Brief A:
Answer these questions from the article on WhatsApp agreements with builders, one line each:
(i) By the end of the project in the opening scenario, how many messages are there?
(ii) Under English law, which three elements form a contract?
(iii) Which act applies to building work regardless of how the agreement was made?
Brief B:
Recast the paragraph in the article on WhatsApp agreements with builders that begins "The Consumer Rights Act 2015 applies" as a short bulleted list that keeps its main facts.
Brief C:
Carry on the article on WhatsApp agreements with builders from the point where it stops.

Extract:
========================

You have found a builder. They send you a quote over WhatsApp, you reply "yes, go ahead", and work starts. A few weeks later, something has changed — maybe an extra socket, maybe a different tile finish. You agree to it in the same WhatsApp thread. Then another change. Then another. By the end of the project, you have 400 messages and no clear record of what was actually agreed.
This situation is extremely common. Many builders and homeowners conduct entire projects over WhatsApp. But is it legally binding? And more importantly, does it actually work?
The legal position: WhatsApp agreements can be binding
Under English law, a contract does not need to be in writing to be enforceable. A contract is formed when there is an offer, acceptance, and consideration (something of value exchanged). If those elements exist in a WhatsApp conversation, the agreement is legally binding.
For example: a builder sends "I can do your bathroom for £8,500, start Monday, finish in three weeks." You reply "yes, go ahead." That is an offer, acceptance, and consideration. Technically, you have a contract.
The Consumer Rights Act 2015 applies to building work regardless of how the agreement was made. The builder must still carry out the work with reasonable care and skill, and you still have the right to challenge poor workmanship or incomplete work.
A contract does not need to be formal to be legal. The problem is not whether WhatsApp agreements are binding — it is whether you can prove what was agreed when things go wrong.
The practical problem: proving what was agreed
The difficulty with WhatsApp agreements is not the law — it is the mess. Building projects involve dozens of decisions. If all those decisions are scattered across hundreds of messages, mixed with "running late today" and "can you let the plumber in?", finding the actual terms becomes nearly impossible.

========================

Entries provided:
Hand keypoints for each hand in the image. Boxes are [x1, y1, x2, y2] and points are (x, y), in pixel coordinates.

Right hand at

========================

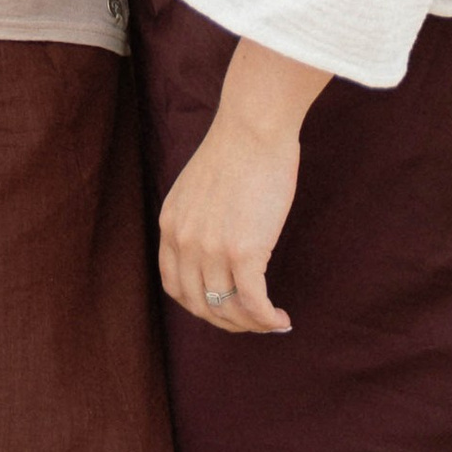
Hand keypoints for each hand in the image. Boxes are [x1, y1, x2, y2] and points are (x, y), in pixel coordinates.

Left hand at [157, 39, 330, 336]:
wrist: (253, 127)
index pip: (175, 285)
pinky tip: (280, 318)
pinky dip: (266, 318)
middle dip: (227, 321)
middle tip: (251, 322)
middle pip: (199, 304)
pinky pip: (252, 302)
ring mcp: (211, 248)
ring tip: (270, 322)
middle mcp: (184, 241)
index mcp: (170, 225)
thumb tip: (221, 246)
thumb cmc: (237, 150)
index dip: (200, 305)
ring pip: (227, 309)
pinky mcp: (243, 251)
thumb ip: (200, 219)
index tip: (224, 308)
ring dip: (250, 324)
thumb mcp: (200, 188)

========================

Task answer A:
(i) 400 messages.
(ii) Offer, acceptance, and consideration.
(iii) The Consumer Rights Act 2015.

Task answer B:
- The Consumer Rights Act 2015 covers building work however the agreement was made.
- The builder must still do the work with reasonable care and skill.
- You keep the right to challenge poor workmanship or incomplete work.

Task answer C:
Common problems include:
- Messages get buried. Six weeks into a project, can you find the message where you agreed the kitchen worktop material? Probably not without scrolling for 10 minutes.
- Changes are unclear. "Can we move the radiator to the other wall?" "Yeah, no problem." Was that a free change or a £300 extra? The message does not say.
- Context is missing. A message saying "I can do it for £1,200" is meaningless six months later if you cannot remember what "it" referred to.
- Messages get deleted. Either accidentally or deliberately, WhatsApp messages can disappear. If the dispute ends up in court, missing messages weaken your case.
Trade forums are full of similar stories from the builder's side — homeowners claiming they never agreed to a change that the builder insists was discussed over WhatsApp. When messages are deleted or the conversation is buried under unrelated chat, proving what was agreed becomes a nightmare for both sides.